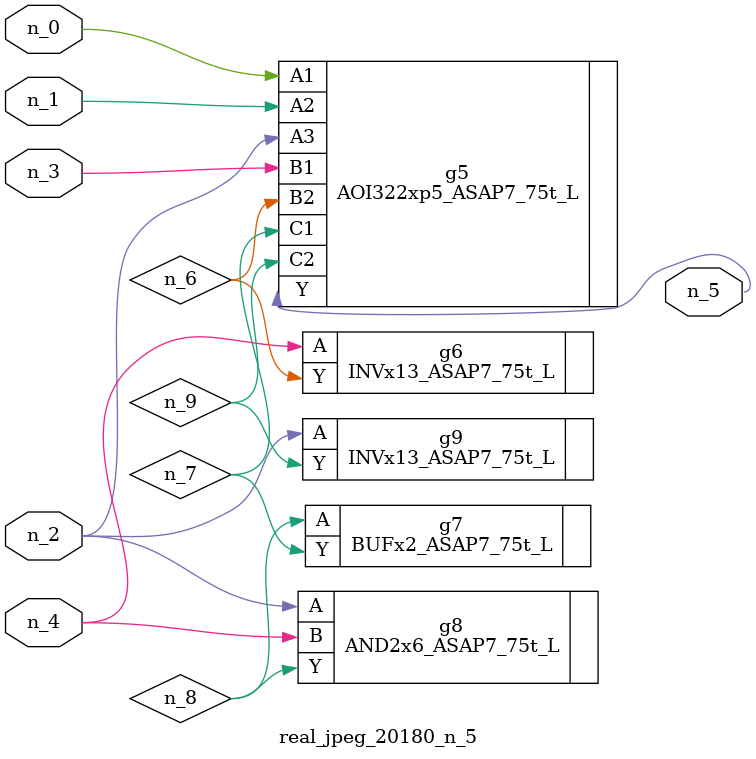
<source format=v>
module real_jpeg_20180_n_5 (n_4, n_0, n_1, n_2, n_3, n_5);

input n_4;
input n_0;
input n_1;
input n_2;
input n_3;

output n_5;

wire n_8;
wire n_6;
wire n_7;
wire n_9;

AOI322xp5_ASAP7_75t_L g5 ( 
.A1(n_0),
.A2(n_1),
.A3(n_2),
.B1(n_3),
.B2(n_6),
.C1(n_7),
.C2(n_9),
.Y(n_5)
);

AND2x6_ASAP7_75t_L g8 ( 
.A(n_2),
.B(n_4),
.Y(n_8)
);

INVx13_ASAP7_75t_L g9 ( 
.A(n_2),
.Y(n_9)
);

INVx13_ASAP7_75t_L g6 ( 
.A(n_4),
.Y(n_6)
);

BUFx2_ASAP7_75t_L g7 ( 
.A(n_8),
.Y(n_7)
);


endmodule
</source>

[Exercise aim]
Report each line of the entries where the word "input" occurs.

[Result for this task]
input n_4;
input n_0;
input n_1;
input n_2;
input n_3;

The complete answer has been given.